INSTRUCTIONS FOR THE TASK: Every line in the following data that has "الإمارات" counts toward the total; state that total alone.

-- DATA FOR THE TASK follows --

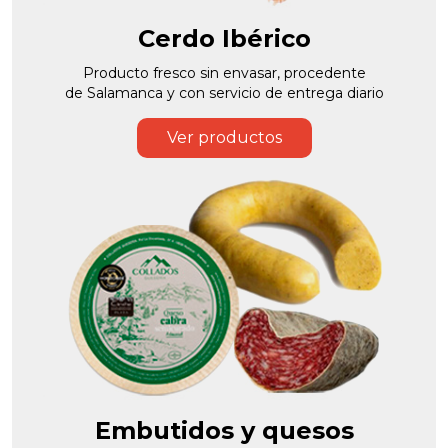
Cerdo Ibérico
Producto fresco sin envasar, procedente
de Salamanca y con servicio de entrega diario
Ver productos
Embutidos y quesos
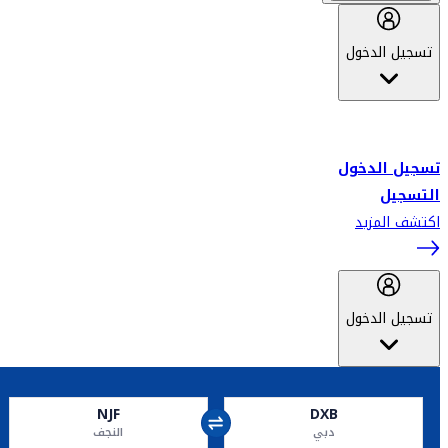
تسجيل الدخول
أهلاً بك في سكاي واردز طيران الإمارات برنامج الولاء المعتمد من قبل
طيران الإمارات، ومؤخراً فلاي دبي.
تسجيل الدخول
التسجيل
اكتشف المزيد
تسجيل الدخول
NJF
DXB
دبي
النجف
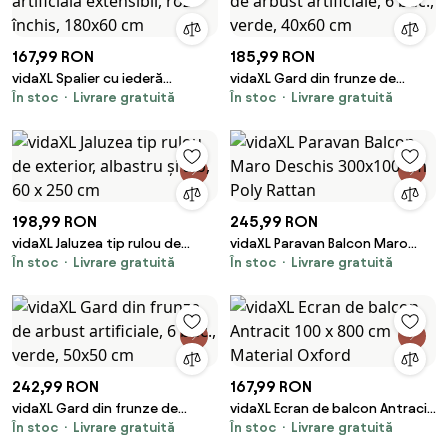
167,99 RON
185,99 RON
vidaXL Spalier cu iederă
vidaXL Gard din frunze de
În stoc
Livrare gratuită
În stoc
Livrare gratuită
artificială extensibil, roz închis,
arbust artificiale, 6 buc., verde,
180x60 cm
40x60 cm
198,99 RON
245,99 RON
vidaXL Jaluzea tip rulou de
vidaXL Paravan Balcon Maro
În stoc
Livrare gratuită
În stoc
Livrare gratuită
exterior, albastru și alb, 60 x
Deschis 300x100 cm Poly
250 cm
Rattan
242,99 RON
167,99 RON
vidaXL Gard din frunze de
vidaXL Ecran de balcon Antracit
În stoc
Livrare gratuită
În stoc
Livrare gratuită
arbust artificiale, 6 buc., verde,
100 x 800 cm Material Oxford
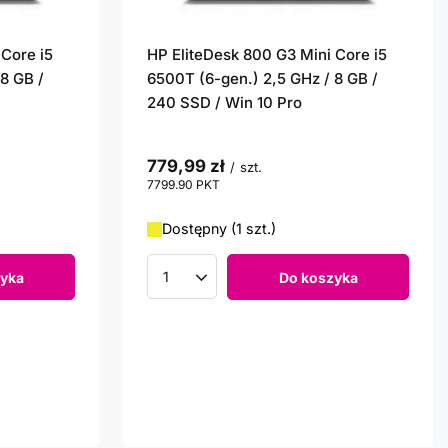
 Core i5
HP EliteDesk 800 G3 Mini Core i5
8 GB /
6500T (6-gen.) 2,5 GHz / 8 GB /
240 SSD / Win 10 Pro
779,99 zł
/
szt.
7799.90
PKT
punktów
Dostępny (1 szt.)
yka
Do koszyka
Ilość produktów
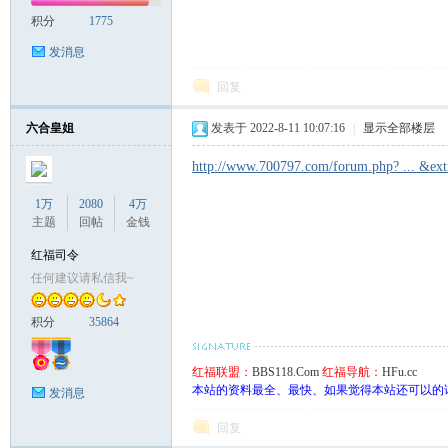
积分
1775
发消息
回复
六合皇姐
发表于 2022-8-11 10:07:16
|
显示全部楼层
http://www.700797.com/forum.php? ... &e
1万
2080
4万
主题
回帖
金钱
红福司令
任何建议请私信我~
积分
35864
红福联盟：
BBS118.Com
红福导航：
HFu.cc
本站的资料最全、最快、如果觉得本站还可以的
发消息
回复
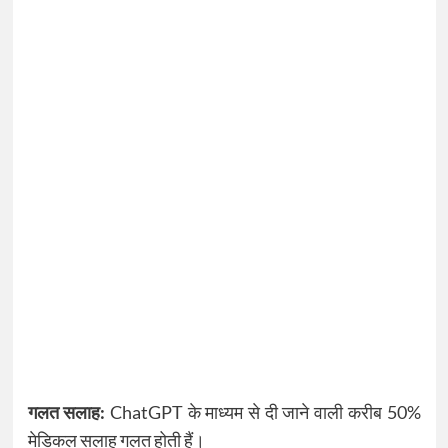
गलत सलाह:
ChatGPT के माध्यम से दी जाने वाली करीब 50%
मेडिकल सलाह गलत होती हैं।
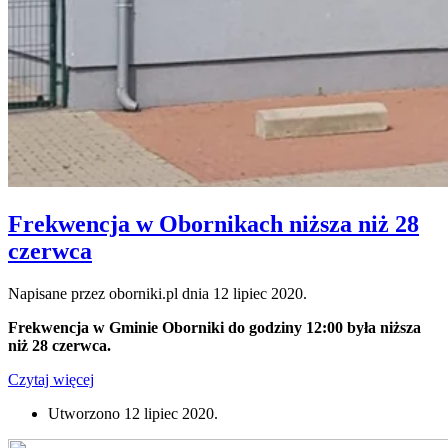
Frekwencja w Obornikach niższa niż 28
czerwca
Napisane przez oborniki.pl dnia
12 lipiec 2020
.
Frekwencja w Gminie Oborniki do godziny 12:00 była niższa
niż 28 czerwca.
Czytaj więcej
Utworzono
12 lipiec 2020
.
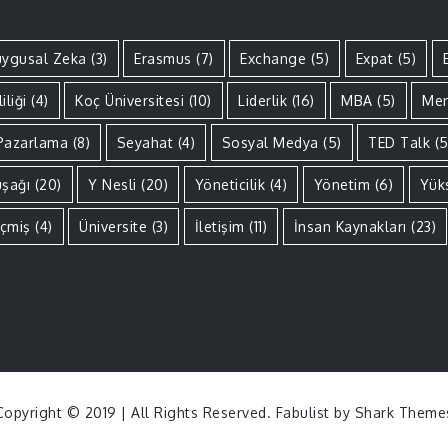
ygusal Zeka
(3)
Erasmus
(7)
Exchange
(5)
Expat
(5)
iliği
(4)
Koç Üniversitesi
(10)
Liderlik
(16)
MBA
(5)
Men
Pazarlama
(8)
Seyahat
(4)
Sosyal Medya
(5)
TED Talk
(5
uşağı
(20)
Y Nesli
(20)
Yöneticilik
(4)
Yönetim
(6)
Yük
çmiş
(4)
Üniversite
(3)
İletişim
(11)
İnsan Kaynakları
(23)
Copyright © 2019 | All Rights Reserved. Fabulist by
Shark Theme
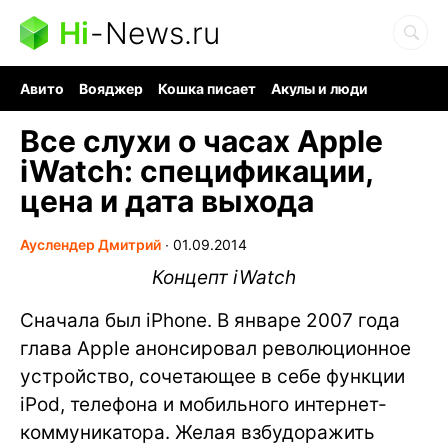
Hi
-
News.ru
Авито
Вояджер
Кошка писает
Акулы и люди
Ядерная война
Судоку и пазлы
Ядовитые пауки
Все слухи о часах Apple
iWatch: спецификации,
цена и дата выхода
Ауслендер Дмитрий
∙
01.09.2014
Концепт iWatch
Сначала был iPhone. В январе 2007 года
глава Apple анонсировал революционное
устройство, сочетающее в себе функции
iPod, телефона и мобильного интернет-
коммуникатора. Желая взбудоражить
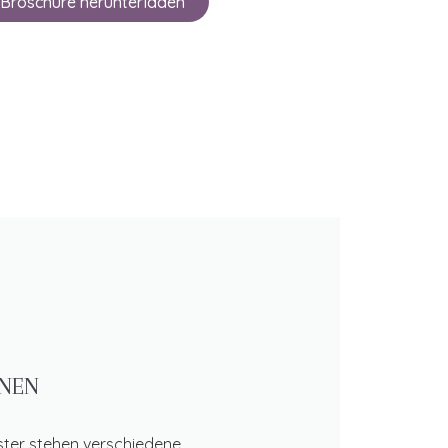
Broschüre herunterladen
ONEN
nster stehen verschiedene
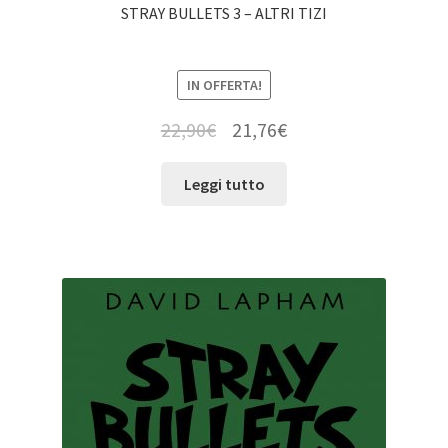
STRAY BULLETS 3 – ALTRI TIZI
IN OFFERTA!
22,90
€
21,76
€
Leggi tutto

-- DATA FOR THE TASK concluded --

EXPECTED OUTPUT: 2